翌日午後、三人は大通りを散策することにした。大通りは人で賑わっていた。馬車がひっきりなしに通り、その横を多くの人が駆け巡った。人々は誰もかれもが忙しそうに見えた。時折飲み物を販売している車もあり、二人はそれを買って飲んだ。近くには公園と大聖堂があり、その荘厳さに二人は感嘆した。
「わあ、すげえ」大聖堂を前にシドとレベーカは観光気分ではしゃいでいた。
「なつかしいのう」キッシンジャーだけは昔の記憶をたどっていた。
「この大聖堂は昔からあったのですか?」
「左様。儂が生まれる前からある」
「すげえすっげえ」シドはさっきからすげえしか言わなくなっていた。
「俺、あの『バス』っての、乗ってみたいです」それは階段があり、二階は吹き抜けになっている二段バスだった。
「ああ、バスか。あれも不思議な乗り物じゃな。

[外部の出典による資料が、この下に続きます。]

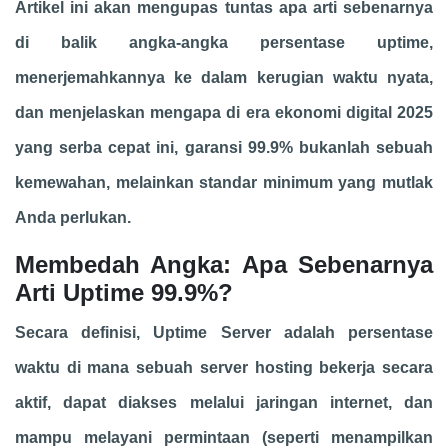
Artikel ini akan mengupas tuntas apa arti sebenarnya
di balik angka-angka persentase uptime,
menerjemahkannya ke dalam kerugian waktu nyata,
dan menjelaskan mengapa di era ekonomi digital 2025
yang serba cepat ini, garansi 99.9% bukanlah sebuah
kemewahan, melainkan standar minimum yang mutlak
Anda perlukan.
Membedah Angka: Apa Sebenarnya
Arti Uptime 99.9%?
Secara definisi, Uptime Server adalah persentase
waktu di mana sebuah server hosting bekerja secara
aktif, dapat diakses melalui jaringan internet, dan
mampu melayani permintaan (seperti menampilkan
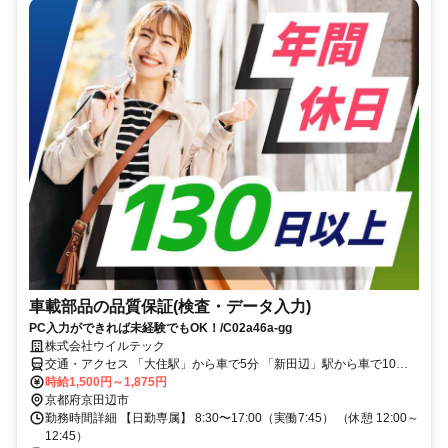
車載部品の品質保証(検査・データ入力)
PC入力ができれば未経験でもOK！/C02a46a-gg
株式会社ウイルテック
交通・アクセス 「大住駅」から車で5分 「新田辺」駅から車で10分
＊車/バイク/電車/バス/自転車/徒歩通勤OK
時給1,500円～1,875円
京都府京田辺市
勤務時間詳細 【日勤専属】 8:30〜17:00（実働7:45） （休憩 12:00～
12:45）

移動なんて物理法則を理解していれば呪文でどうとでもなろうに……」キッシンジャーはぶつぶついっていたが、結局シドとレベーカの強い押しに負けて乗ることにした。
「まあ、呪文を使わんでもええのは疲れんでいい」とキッシンジャーはしぶしぶ了承し、レベーカに連れて行ってもらった。

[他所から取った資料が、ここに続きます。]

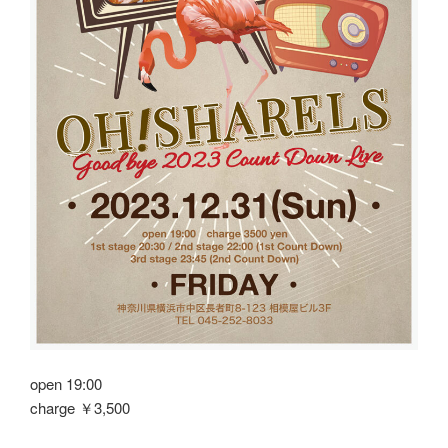
open 19:00
charge ￥3,500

「綺麗ね」バスの二階からにぎやかな街並みを一望してレベーカが言った。
「ほんとすげえ」シドも興奮していた。
「まあ、儂はほとんど呪文馬で移動していたし……」キッシンジャーだけがぶつぶつ何か言っていた。気持ちのいい風が吹いていた。天気も温度もちょうどよく、まさに絶好のバス日和だった。しかし、次の瞬間、レベーカの目があるものを捉えた。細身の筋肉質、まあまあの長身、怒らなさそうな目に茶色の髪の毛。まぎれもなくそれはディーンだった。
「ディーン!!!!!!!」彼女は叫び、バスから身を乗り出した。
「ディーン、私よ、気づいて」彼女は大声を上げた。周りの乗客たちが騒然として彼女を見た。車内がざわつき始めた。
「どこじゃ」キッシンジャーはレベーカが持っていたので、身を乗り出して外を見ることができなかった。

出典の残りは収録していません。